Madrid sufre

por Somnoliento
A nuestra alcaldesa siútica,
a sus esbirros sin dientes
y a los que de sus muertos se alimentan.

Madrid sufre.
Madrid está presa
de quién hace tiempo que no la contempla ni escucha

Madrid vive ahogada
en las babas pútridas de unos avaros incompetentes
que han pretendido hacerla suya.

Madrid es vejada,
día a día,
Madrid sufre,
sucia de silencio,
sobre todo por sus noches,
esquilmadas, hoy exiguas,
cada vez menos suyas,
cada vez más ancianas.

Madrid, otrora capital del cielo,
casa eterna siempre abierta al sediento.
Madrid capital, encrucijada de tiempo,
de sus calles sin sentido
surge la voz del que nunca encuentra su casa,
del que en sus calles se pierde y se basta.

Madrid guarda un secreto:
Madrid ha sufrido siempre,
desde sus cuestas ha soportado
a quiénes han querido,
estúpidos, lentos,
con ella hacerse.
De sus calles surgió la voz
que la guarda siempre
contra los cuatreros del dinero y la alhaja.
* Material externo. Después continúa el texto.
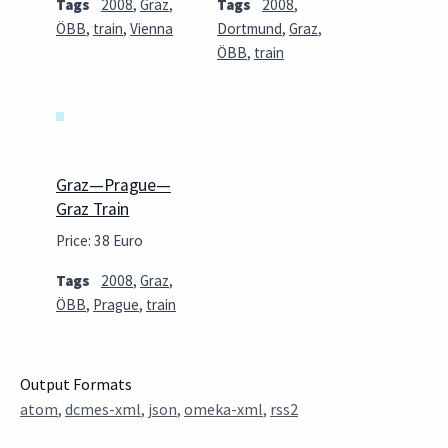
Tags
2008
,
Graz
,
Tags
2008
,
ÖBB
,
train
,
Vienna
Dortmund
,
Graz
,
ÖBB
,
train
Graz—Prague—
Graz Train
Price: 38 Euro
Tags
2008
,
Graz
,
ÖBB
,
Prague
,
train
Output Formats
atom
,
dcmes-xml
,
json
,
omeka-xml
,
rss2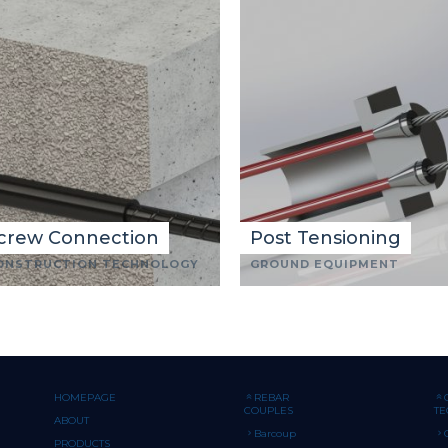
crew Connection
Post Tensioning
ONSTRUCTION TECHNOLOGY
GROUND EQUIPMENT
HOMEPAGE
REBAR
COUPLES
T
ABOUT
Barcoup
PRODUCTS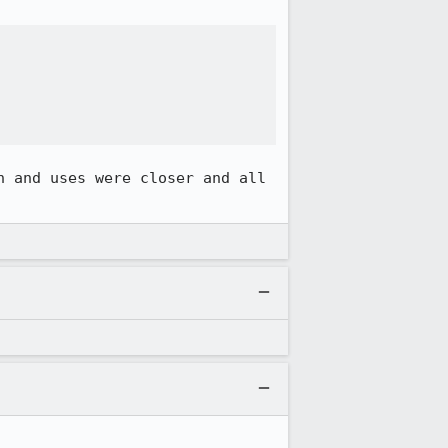
 and uses were closer and all 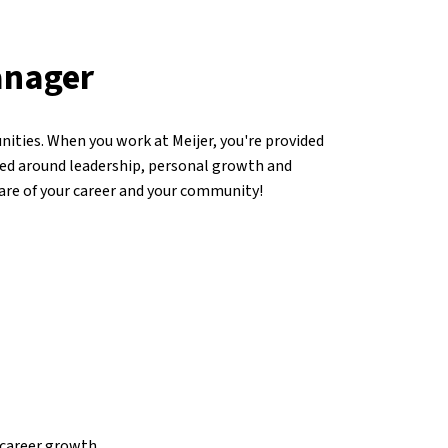
anager
ities. When you work at Meijer, you're provided
ed around leadership, personal growth and
care of your career and your community!
career growth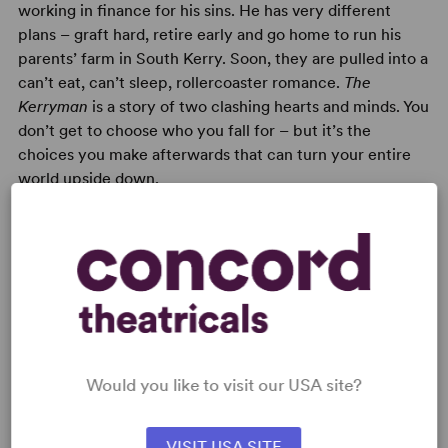
working in finance for his sins. He has very different
plans – graft hard, retire early and go home to run his
parents’ farm in South Kerry. Soon, they are pulled into a
can’t eat, can’t sleep, rollercoaster romance.
The
Kerryman
is a story of two clashing hearts and minds. You
don’t get to choose who you fall for – but it’s the
choices you make afterwards that can turn your entire
world upside down.
READY TO PERFORM?
Learn about licensing The Kerryman
Would you like to visit our USA site?
Read More
VISIT USA SITE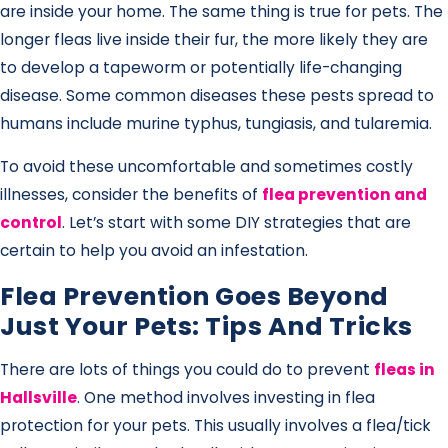
are inside your home. The same thing is true for pets. The
longer fleas live inside their fur, the more likely they are
to develop a tapeworm or potentially life-changing
disease. Some common diseases these pests spread to
humans include murine typhus, tungiasis, and tularemia.
To avoid these uncomfortable and sometimes costly
illnesses, consider the benefits of
flea prevention and
control
. Let’s start with some DIY strategies that are
certain to help you avoid an infestation.
Flea Prevention Goes Beyond
Just Your Pets: Tips And Tricks
There are lots of things you could do to prevent
fleas in
Hallsville
. One method involves investing in flea
protection for your pets. This usually involves a flea/tick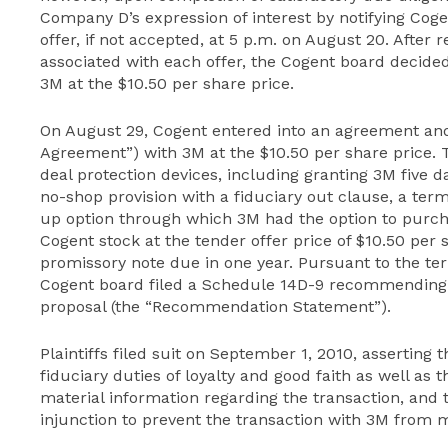
Company D’s expression of interest by notifying Coge
offer, if not accepted, at 5 p.m. on August 20. After 
associated with each offer, the Cogent board decide
3M at the $10.50 per share price.
On August 29, Cogent entered into an agreement and
Agreement”) with 3M at the $10.50 per share price.
deal protection devices, including granting 3M five 
no-shop provision with a fiduciary out clause, a termi
up option through which 3M had the option to purch
Cogent stock at the tender offer price of $10.50 per
promissory note due in one year. Pursuant to the te
Cogent board filed a Schedule 14D-9 recommending 
proposal (the “Recommendation Statement”).
Plaintiffs filed suit on September 1, 2010, asserting 
fiduciary duties of loyalty and good faith as well as th
material information regarding the transaction, and 
injunction to prevent the transaction with 3M from 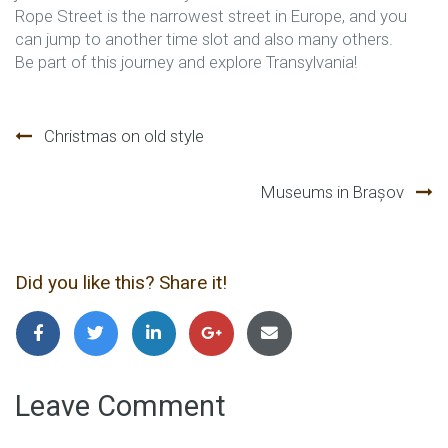
Rope Street is the narrowest street in Europe, and you
can jump to another time slot and also many others.
Be part of this journey and explore Transylvania!
Navegación
Christmas on old style
de
Museums in Brașov
entradas
Did you like this? Share it!
Leave Comment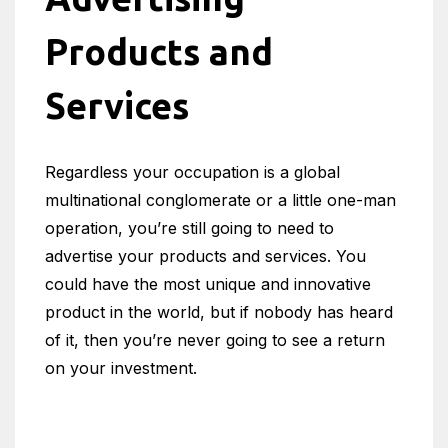
Products and
Services
Regardless your occupation is a global
multinational conglomerate or a little one-man
operation, you’re still going to need to
advertise your products and services. You
could have the most unique and innovative
product in the world, but if nobody has heard
of it, then you’re never going to see a return
on your investment.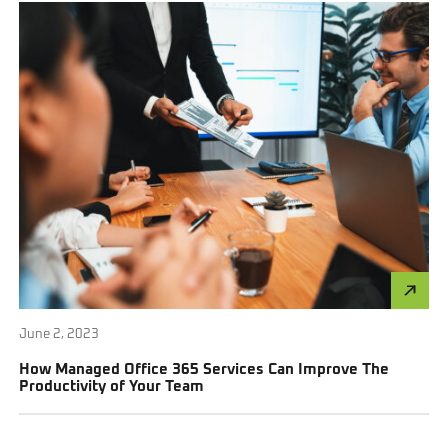
June 2, 2023
How Managed Office 365 Services Can Improve The
Productivity of Your Team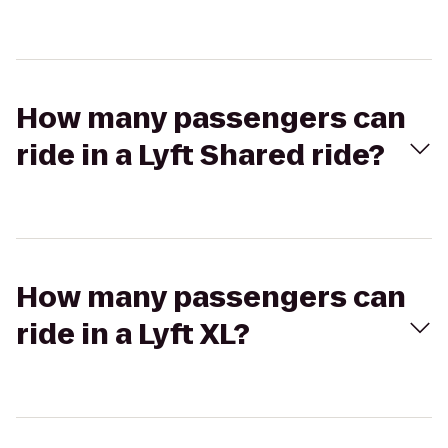
How many passengers can
ride in a Lyft Shared ride?
How many passengers can
ride in a Lyft XL?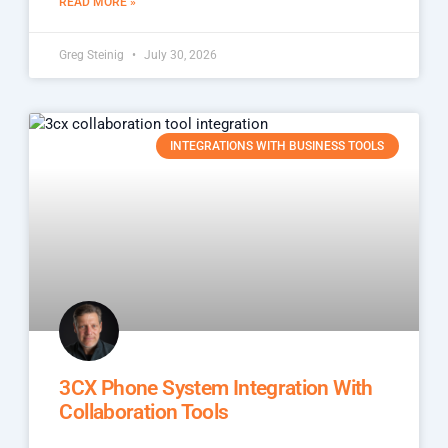
READ MORE »
Greg Steinig
July 30, 2026
INTEGRATIONS WITH BUSINESS TOOLS
3CX Phone System Integration With
Collaboration Tools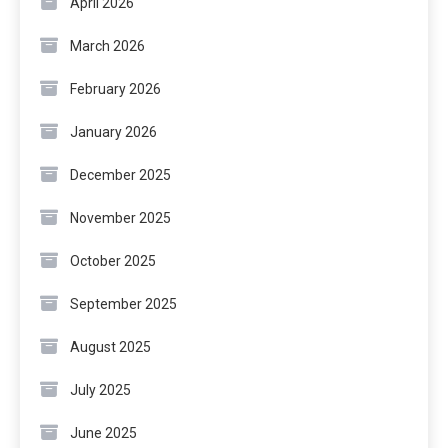
April 2026
March 2026
February 2026
January 2026
December 2025
November 2025
October 2025
September 2025
August 2025
July 2025
June 2025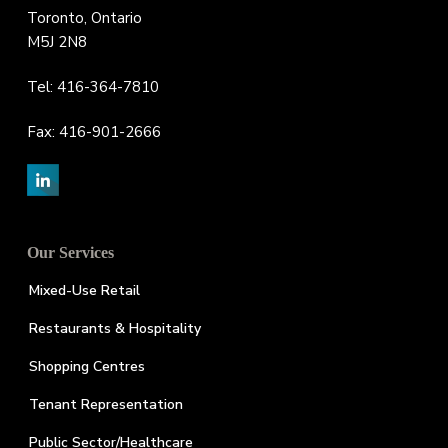
Toronto, Ontario
M5J 2N8
Tel: 416-364-7810
Fax: 416-901-2666
Our Services
Mixed-Use Retail
Restaurants & Hospitality
Shopping Centres
Tenant Representation
Public Sector/Healthcare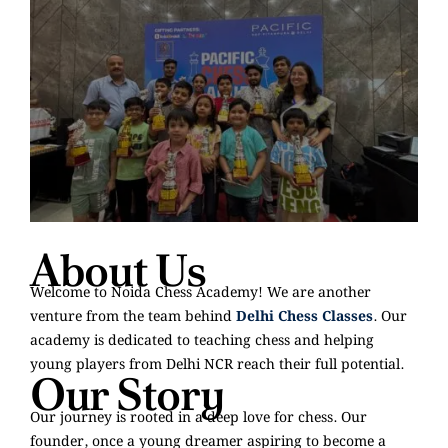
About Us
Welcome to Noida Chess Academy! We are another
venture from the team behind
Delhi Chess Classes
. Our
academy is dedicated to teaching chess and helping
young players from Delhi NCR reach their full potential.
Our Story
Our journey is rooted in a deep love for chess. Our
founder, once a young dreamer aspiring to become a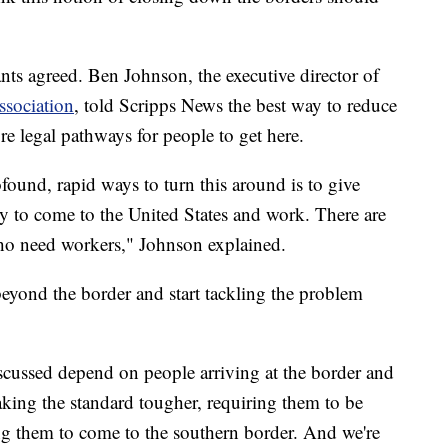
ts agreed. Ben Johnson, the executive director of
sociation
, told Scripps News the best way to reduce
ore legal pathways for people to get here.
found, rapid ways to turn this around is to give
ty to come to the United States and work. There are
who need workers," Johnson explained.
eyond the border and start tackling the problem
iscussed depend on people arriving at the border and
aking the standard tougher, requiring them to be
ring them to come to the southern border. And we're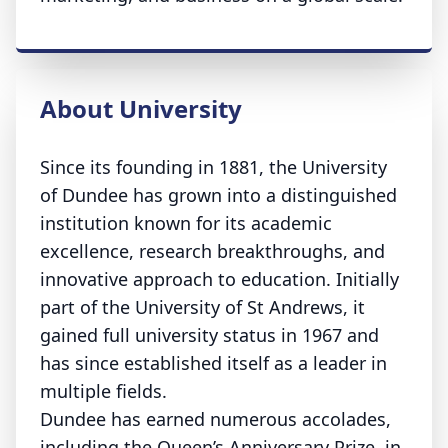
About University
Since its founding in 1881, the University
of Dundee has grown into a distinguished
institution known for its academic
excellence, research breakthroughs, and
innovative approach to education. Initially
part of the University of St Andrews, it
gained full university status in 1967 and
has since established itself as a leader in
multiple fields.
Dundee has earned numerous accolades,
including the Queen’s Anniversary Prize, in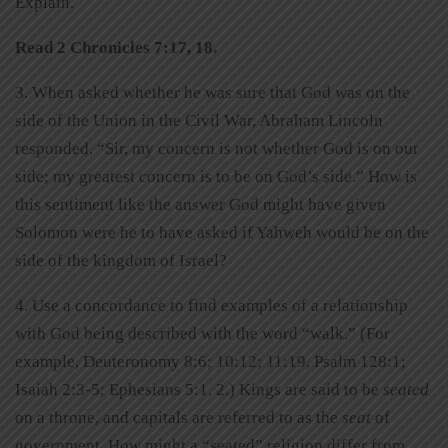
Explain.
Read 2 Chronicles 7:17, 18.
3. When asked whether he was sure that God was on the
side of the Union in the Civil War, Abraham Lincoln
responded, “Sir, my concern is not whether God is on our
side; my greatest concern is to be on God’s side.” How is
this sentiment like the answer God might have given
Solomon were he to have asked if Yahweh would be on the
side of the kingdom of Israel?
4. Use a concordance to find examples of a relationship
with God being described with the word “walk.” (For
example, Deuteronomy 8:6; 10:12; 11:19, Psalm 128:1;
Isaiah 2:3-5; Ephesians 5:1, 2.) Kings are said to be
seated
on a throne, and capitals are referred to as the
seat
of
government. How might a “seated” religion differ from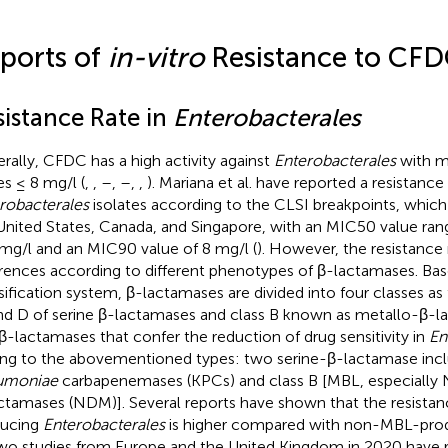
ports of
in-vitro
Resistance to CF
sistance Rate in
Enterobacterales
rally, CFDC has a high activity against
Enterobacterales
with m
es ≤ 8 mg/l (
,
,
–
,
–
,
,
). Mariana et al. have reported a resistance
robacterales
isolates according to the CLSI breakpoints, which
United States, Canada, and Singapore, with an MIC50 value ran
mg/l and an MIC90 value of 8 mg/l (
). However, the resistance
erences according to different phenotypes of β-lactamases. Ba
sification system, β-lactamases are divided into four classes as 
nd D of serine β-lactamases and class B known as metallo-β-l
β-lactamases that confer the reduction of drug sensitivity in
En
ng to the abovementioned types: two serine-β-lactamase inc
umoniae
carbapenemases (KPCs) and class B [MBL, especially 
ctamases (NDM)]. Several reports have shown that the resistan
ducing
Enterobacterales
is higher compared with non-MBL-prod
Two studies from Europe and the United Kingdom in 2020 have 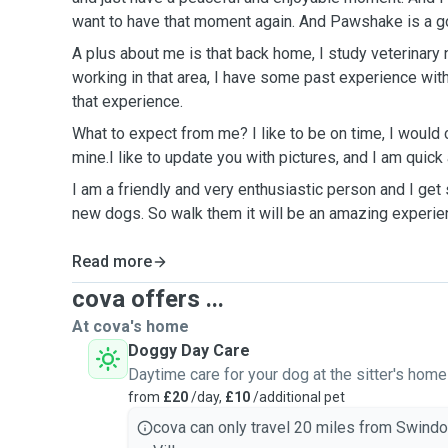
want to have that moment again. And Pawshake is a go
A plus about me is that back home, I study veterinary 
working in that area, I have some past experience with
that experience.
What to expect from me? I like to be on time, I would c
mine.I like to update you with pictures, and I am quic
I am a friendly and very enthusiastic person and I ge
new dogs. So walk them it will be an amazing experie
Read more
cova offers ...
At cova's home
Doggy Day Care
Daytime care for your dog at the sitter's home
from
£20
/day,
£10
/additional pet
cova can only travel 20 miles from Swind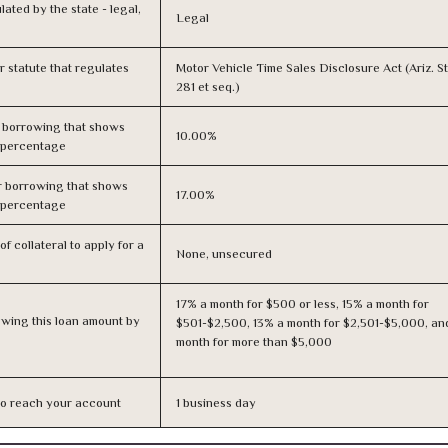
lated by the state - legal,
Legal
or statute that regulates
Motor Vehicle Time Sales Disclosure Act (Ariz. St
281 et seq.)
r borrowing that shows
10.00%
s percentage
r borrowing that shows
17.00%
s percentage
f collateral to apply for a
None, unsecured
17% a month for $500 or less, 15% a month for
owing this loan amount by
$501-$2,500, 13% a month for $2,501-$5,000, an
month for more than $5,000
n to reach your account
1 business day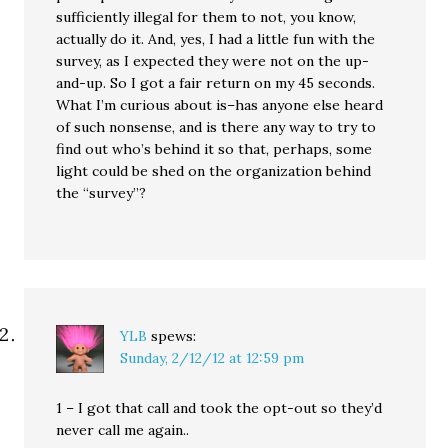
sufficiently illegal for them to not, you know,
actually do it. And, yes, I had a little fun with the
survey, as I expected they were not on the up-
and-up. So I got a fair return on my 45 seconds.
What I’m curious about is–has anyone else heard
of such nonsense, and is there any way to try to
find out who’s behind it so that, perhaps, some
light could be shed on the organization behind
the “survey”?
YLB
spews:
Sunday, 2/12/12 at 12:59 pm
1 – I got that call and took the opt-out so they’d
never call me again..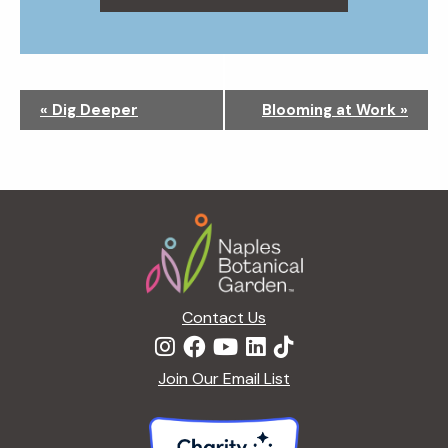
N
«
Dig Deeper
Blooming at Work
»
a
v
i
g
Footer
a
t
i
o
n
Contact Us
Join Our Email List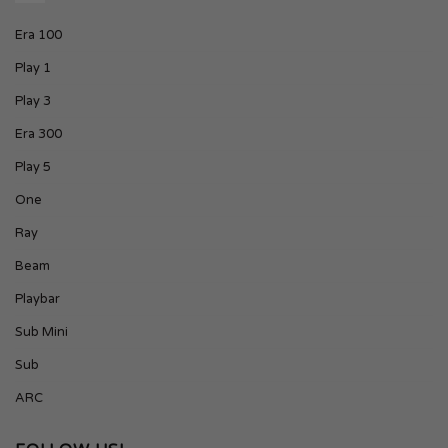
Era 100
Play 1
Play 3
Era 300
Play 5
One
Ray
Beam
Playbar
Sub Mini
Sub
ARC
Madrid siempre esperó doliente
y llegado el día,
con las largas colas de sus amaneceres colmados,
sus calles han temblado,
terribles y rugientes,
a ira y fuego contra los parásitos
que chupaban su sangre.
Madrid se ha desecho siempre
de los que intentaron
que sus ciudadanos,
gatos, perros y caminantes
abandonaran los ritmos de sus noches,
corazón de sus días,
fruto de sus colores.

Madrileños, ¡todos somos madrileños!
Cerremos de nuevo las plazas,
como cuando prendieron al infante,
como si esto fuera mayo,
¡y que vengan otra vez con sus jinetes!